A low, rhythmic fusion of melody had been coming from the plants around the shop, and mounting above them I heard a single stronger voice calling out, at first a thin high-pitched reed of sound that began to pulse and deepen and finally swelled into full baritone, raising the other plants in chorus about itself.
I had never heard the Arachnid sing before. I was listening to it open-eared when I felt a glow of heat burn against my arm. I turned and saw the woman staring intently at the plant, her skin aflame, the insects in her eyes writhing insanely. The Arachnid stretched out towards her, calyx erect, leaves like blood-red sabres.
I stepped round her quickly and switched off the argon feed. The Arachnid sank to a whimper, and around us there was a nightmarish babel of broken notes and voices toppling from high C's and L's into discord. A faint whispering of leaves moved over the silence.
The woman gripped the edge of the tank and gathered herself. Her skin dimmed and the insects in her eyes slowed to a delicate wavering. 'Why did you turn it off?' she asked heavily.
'I'm sorry,' I said. 'But I've got ten thousand dollars' worth of stock here and that sort of twelve-tone emotional storm can blow a lot of valves.
Most of these plants aren't equipped for grand opera.'
She watched the Arachnid as the gas drained out of its calyx. One by one its leaves buckled and lost their colour.
'How much is it?' she asked me, opening her bag.
'It's not for sale,' I said. 'Frankly I've no idea how it picked up those bars - '
'Will a thousand dollars be enough?' she asked, her eyes fixed on me steadily.

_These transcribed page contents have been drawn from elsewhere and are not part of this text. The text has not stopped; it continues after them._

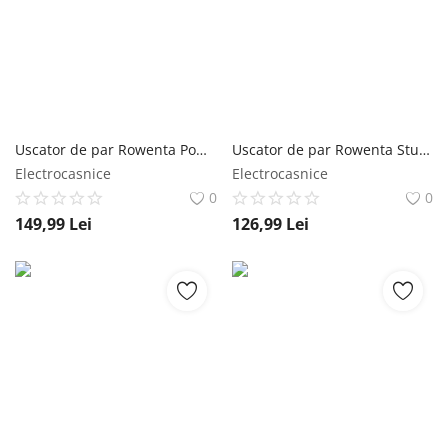
Uscator de par Rowenta PowerLine CV5940F0 2400W functie Effiwats invelis cashmere keratin tehnologie Ionic booster negru/roz rowenta
Uscator de par Rowenta Studio Dry Glow CV5830F0 2300W 2 trepte viteza 3 trepte temperatura tehnologie Thermo Control alb rowenta
Electrocasnice
Electrocasnice
0
0
149,99
Lei
126,99
Lei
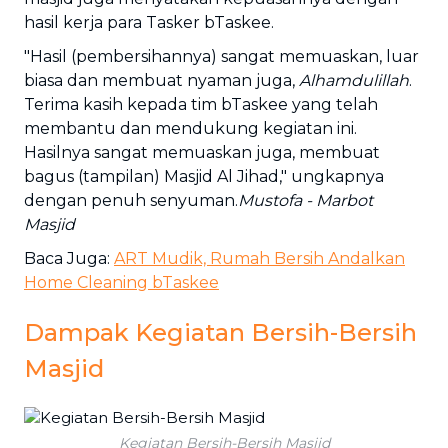
hasil kerja para Tasker bTaskee.
"Hasil (pembersihannya) sangat memuaskan, luar
biasa dan membuat nyaman juga,
Alhamdulillah
.
Terima kasih kepada tim bTaskee yang telah
membantu dan mendukung kegiatan ini.
Hasilnya sangat memuaskan juga, membuat
bagus (tampilan) Masjid Al Jihad," ungkapnya
dengan penuh senyuman.
Mustofa - Marbot
Masjid
Baca Juga:
ART Mudik, Rumah Bersih Andalkan
Home Cleaning bTaskee
Dampak Kegiatan Bersih-Bersih
Masjid
Kegiatan Bersih-Bersih Masjid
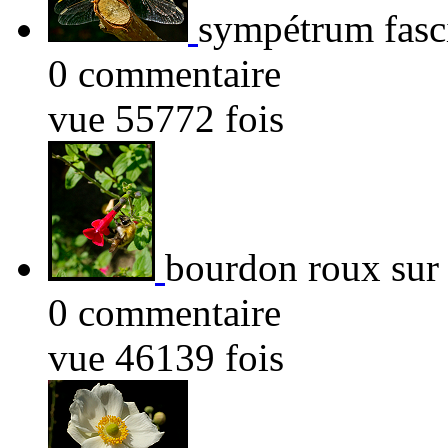
sympétrum fasci
0 commentaire
vue 55772 fois
bourdon roux sur 
0 commentaire
vue 46139 fois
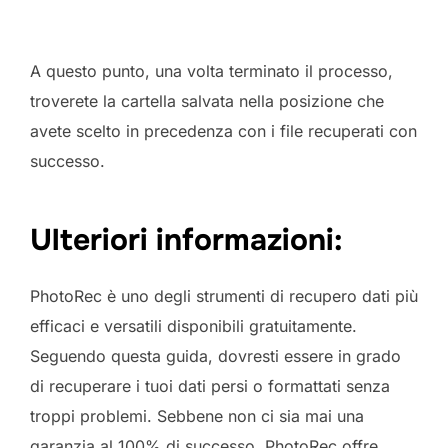
A questo punto, una volta terminato il processo,
troverete la cartella salvata nella posizione che
avete scelto in precedenza con i file recuperati con
successo.
Ulteriori informazioni:
PhotoRec è uno degli strumenti di recupero dati più
efficaci e versatili disponibili gratuitamente.
Seguendo questa guida, dovresti essere in grado
di recuperare i tuoi dati persi o formattati senza
troppi problemi. Sebbene non ci sia mai una
garanzia al 100% di successo, PhotoRec offre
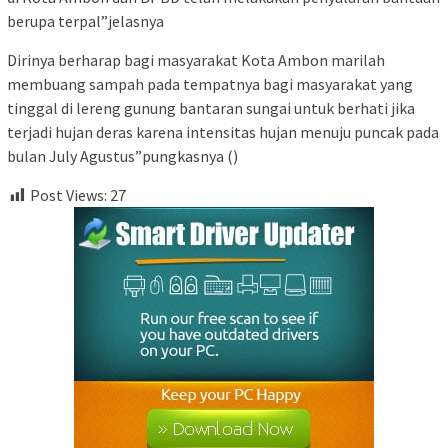
berupa terpal”jelasnya
Dirinya berharap bagi masyarakat Kota Ambon marilah
membuang sampah pada tempatnya bagi masyarakat yang
tinggal di lereng gunung bantaran sungai untuk berhati jika
terjadi hujan deras karena intensitas hujan menuju puncak pada
bulan July Agustus”pungkasnya ()
Post Views:
27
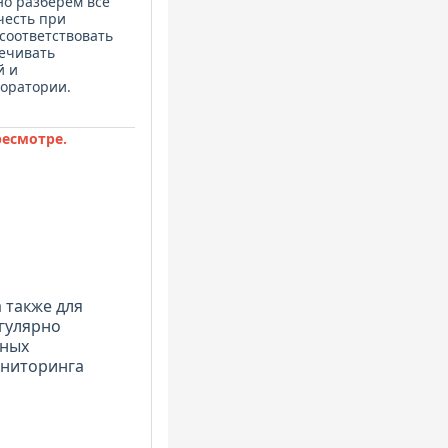
но разберем все
честь при
соответствовать
печивать
й и
боратории.
ресмотре.
 также для
гулярно
рных
ониторинга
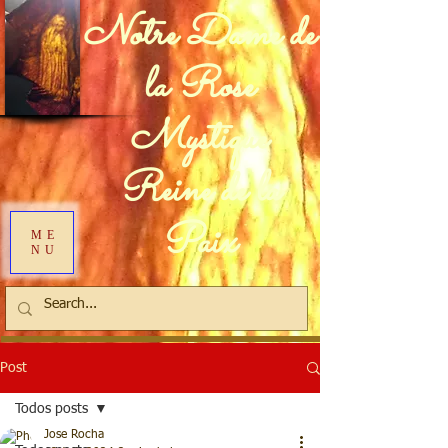
Notre Dame de
la Rose
Mystique
Reine de la
Paix
ME
NU
Post
Todos posts
Jose Rocha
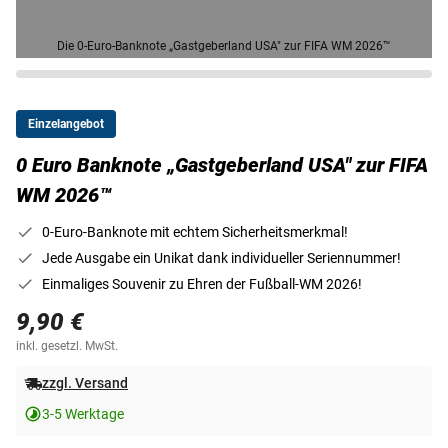
Die 0-Euro-Banknote „Gastgeberland USA" zur FIFA WM 2026™
Einzelangebot
0 Euro Banknote „Gastgeberland USA" zur FIFA
WM 2026™
0-Euro-Banknote mit echtem Sicherheitsmerkmal!
Jede Ausgabe ein Unikat dank individueller Seriennummer!
Einmaliges Souvenir zu Ehren der Fußball-WM 2026!
9,90 €
inkl. gesetzl. MwSt.
zzgl. Versand
3-5 Werktage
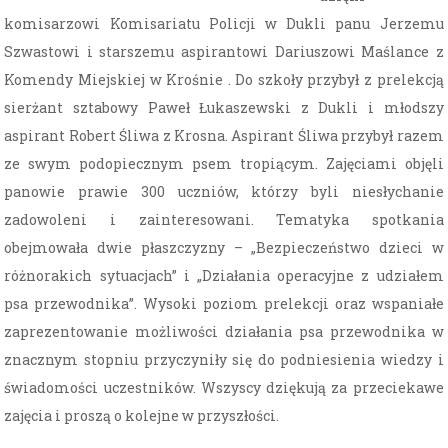
komisarzowi Komisariatu Policji w Dukli panu Jerzemu
Szwastowi i starszemu aspirantowi Dariuszowi Maślance z
Komendy Miejskiej w Krośnie . Do szkoły przybył z prelekcją
sierżant sztabowy Paweł Łukaszewski z Dukli i młodszy
aspirant Robert Śliwa z Krosna. Aspirant Śliwa przybył razem
ze swym podopiecznym psem tropiącym. Zajęciami objęli
panowie prawie 300 uczniów, którzy byli niesłychanie
zadowoleni i zainteresowani. Tematyka spotkania
obejmowała dwie płaszczyzny – „Bezpieczeństwo dzieci w
różnorakich sytuacjach” i „Działania operacyjne z udziałem
psa przewodnika”. Wysoki poziom prelekcji oraz wspaniałe
zaprezentowanie możliwości działania psa przewodnika w
znacznym stopniu przyczyniły się do podniesienia wiedzy i
świadomości uczestników. Wszyscy dziękują za przeciekawe
zajęcia i proszą o kolejne w przyszłości.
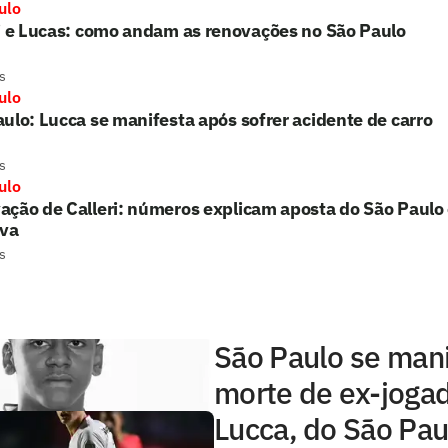
ulo
i e Lucas: como andam as renovações no São Paulo
s
ulo
ulo: Lucca se manifesta após sofrer acidente de carro
s
ulo
ção de Calleri: números explicam aposta do São Paulo
iva
s
São Paulo se man
morte de ex-joga
Lucca, do São Pau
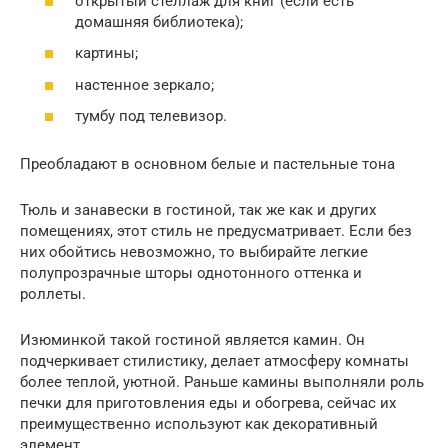
открытый стеллаж для книг (если есть
домашняя библиотека);
картины;
настенное зеркало;
тумбу под телевизор.
Преобладают в основном белые и пастельные тона
Тюль и занавески в гостиной, так же как и других
помещениях, этот стиль не предусматривает. Если без
них обойтись невозможно, то выбирайте легкие
полупрозрачные шторы однотонного оттенка и
роллеты.
Изюминкой такой гостиной является камин. Он
подчеркивает стилистику, делает атмосферу комнаты
более теплой, уютной. Раньше камины выполняли роль
печки для приготовления еды и обогрева, сейчас их
преимущественно используют как декоративный
элемент.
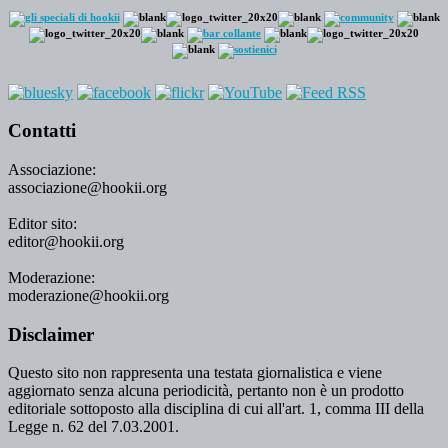
Contatti
Associazione:
associazione@hookii.org
Editor sito:
editor@hookii.org
Moderazione:
moderazione@hookii.org
Disclaimer
Questo sito non rappresenta una testata giornalistica e viene
aggiornato senza alcuna periodicità, pertanto non è un prodotto
editoriale sottoposto alla disciplina di cui all'art. 1, comma III della
Legge n. 62 del 7.03.2001.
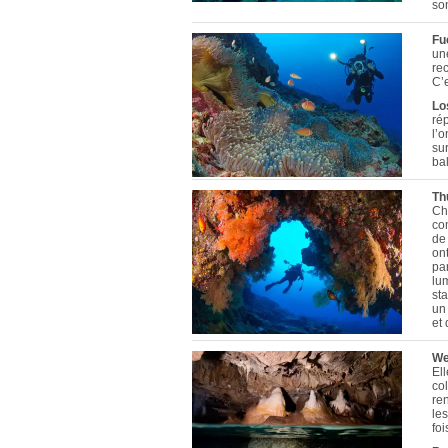
son
Fu
un
re
C’
Lo
rép
l’o
sur
ba
Th
Ch
co
de
ont
par
lu
sta
un 
et
We
El
col
re
les
foi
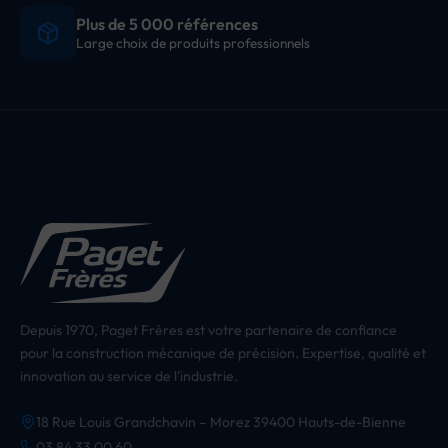
Plus de 5 000 références
Large choix de produits professionnels
Depuis 1970, Paget Frères est votre partenaire de confiance
pour la construction mécanique de précision. Expertise, qualité et
innovation au service de l'industrie.
18 Rue Louis Grandchavin – Morez 39400 Hauts-de-Bienne
03 84 33 00 60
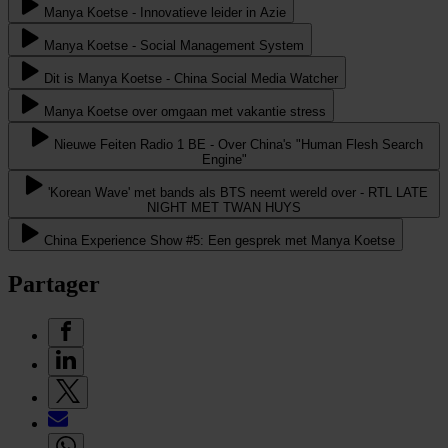
Manya Koetse - Innovatieve leider in Azie
Manya Koetse - Social Management System
Dit is Manya Koetse - China Social Media Watcher
Manya Koetse over omgaan met vakantie stress
Nieuwe Feiten Radio 1 BE - Over China's "Human Flesh Search
Engine"
'Korean Wave' met bands als BTS neemt wereld over - RTL LATE
NIGHT MET TWAN HUYS
China Experience Show #5: Een gesprek met Manya Koetse
Partager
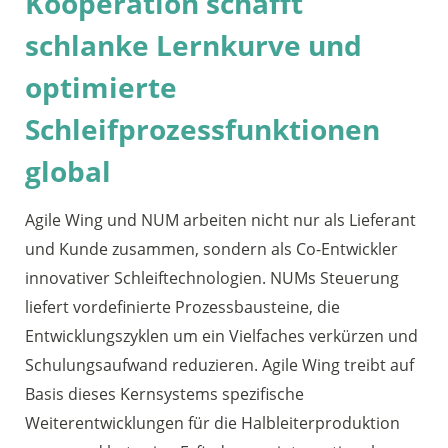
Kooperation schafft
schlanke Lernkurve und
optimierte
Schleifprozessfunktionen
global
Agile Wing und NUM arbeiten nicht nur als Lieferant
und Kunde zusammen, sondern als Co-Entwickler
innovativer Schleiftechnologien. NUMs Steuerung
liefert vordefinierte Prozessbausteine, die
Entwicklungszyklen um ein Vielfaches verkürzen und
Schulungsaufwand reduzieren. Agile Wing treibt auf
Basis dieses Kernsystems spezifische
Weiterentwicklungen für die Halbleiterproduktion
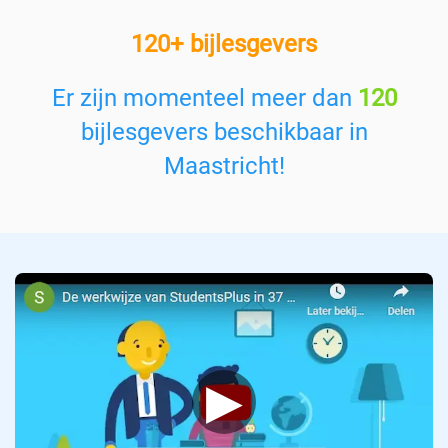
e
120+ bijlesgevers
e
n
v
Er zijn momenteel meer dan
120
a
bijlesgevers beschikbaar in
k
:
Maastricht
!
▶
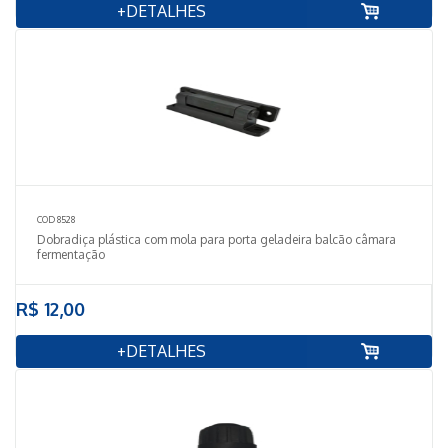
+DETALHES
COD 8528
Dobradiça plástica com mola para porta geladeira balcão câmara
fermentação
R$ 12,00
+DETALHES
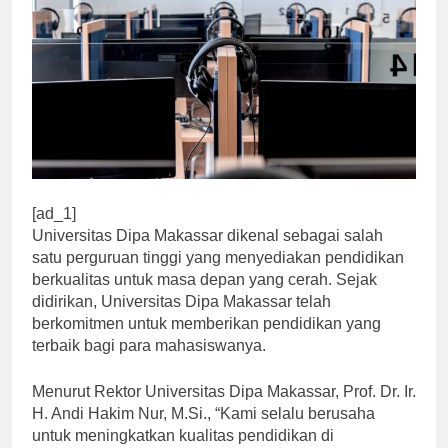
[ad_1]
Universitas Dipa Makassar dikenal sebagai salah
satu perguruan tinggi yang menyediakan pendidikan
berkualitas untuk masa depan yang cerah. Sejak
didirikan, Universitas Dipa Makassar telah
berkomitmen untuk memberikan pendidikan yang
terbaik bagi para mahasiswanya.
Menurut Rektor Universitas Dipa Makassar, Prof. Dr. Ir.
H. Andi Hakim Nur, M.Si., “Kami selalu berusaha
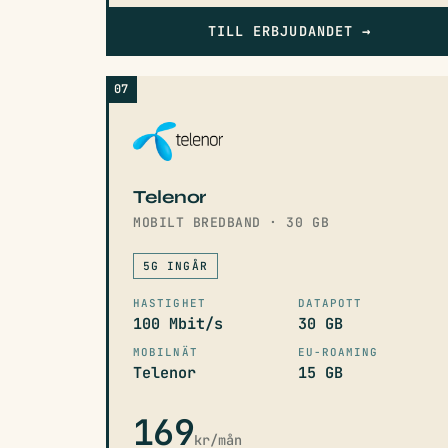
TILL ERBJUDANDET
→
07
Telenor
MOBILT BREDBAND · 30 GB
5G INGÅR
HASTIGHET
DATAPOTT
100 Mbit/s
30 GB
MOBILNÄT
EU-ROAMING
Telenor
15 GB
169
kr/mån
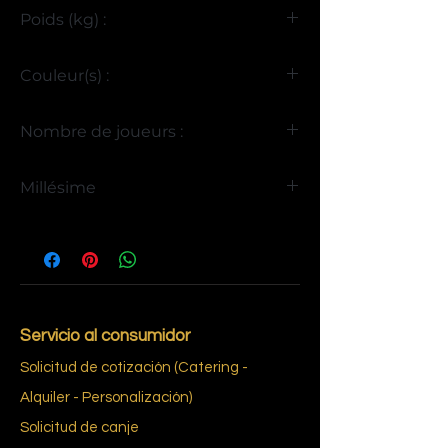
H95 x L150 x P100
Poids (kg) :
90
Couleur(s) :
Bois
Nombre de joueurs :
4
Millésime
1989
Servicio al consumidor
Solicitud de cotización (Catering -
Alquiler - Personalización)
Solicitud de canje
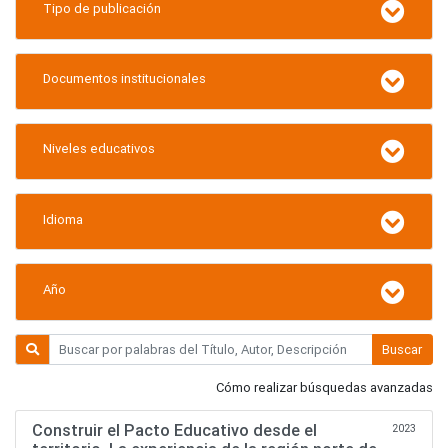
Tipo de publicación
Documentos institucionales
Niveles educativos
Idioma
Año
Buscar
Cómo realizar búsquedas avanzadas
Construir el Pacto Educativo desde el
2023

'I can't,' I told her. 'I'd never be able to tune the others without it. Anyway,' I added, trying to smile, 'that Arachnid would be dead in ten minutes if you took it out of its vivarium. All these cylinders and leads would look a little odd inside your lounge.'
'Yes, of course,' she agreed, suddenly smiling back at me. 'I was stupid.'
She gave the orchid a last backward glance and strolled away across the floor to the long Tchaikovsky section popular with the tourists. 'Pathetique,' she read off a label at random. 'I'll take this.'
I wrapped up the scabia and slipped the instructional booklet into the crate, keeping my eye on her all the time.
'Don't look so alarmed,' she said with amusement. 'I've never heard anything like that before.'
I wasn't alarmed. It was that thirty years at Vermilion Sands had narrowed my horizons.
'How long are you staying at Vermilion Sands?' I asked her. 'I open at the Casino tonight,' she said. She told me her name was Jane Ciracylides and that she was a speciality singer.
'Why don't you look in?' she asked, her eyes fluttering mischievously. 'I come on at eleven. You may find it interesting.'
I did. The next morning Vermilion Sands hummed. Jane created a sensation. After her performance three hundred people swore they'd seen everything from a choir of angels taking the vocal in the music of the spheres to Alexander's Ragtime Band. As for myself, perhaps I'd listened to too many flowers, but at least I knew where the scorpion on the balcony had come from.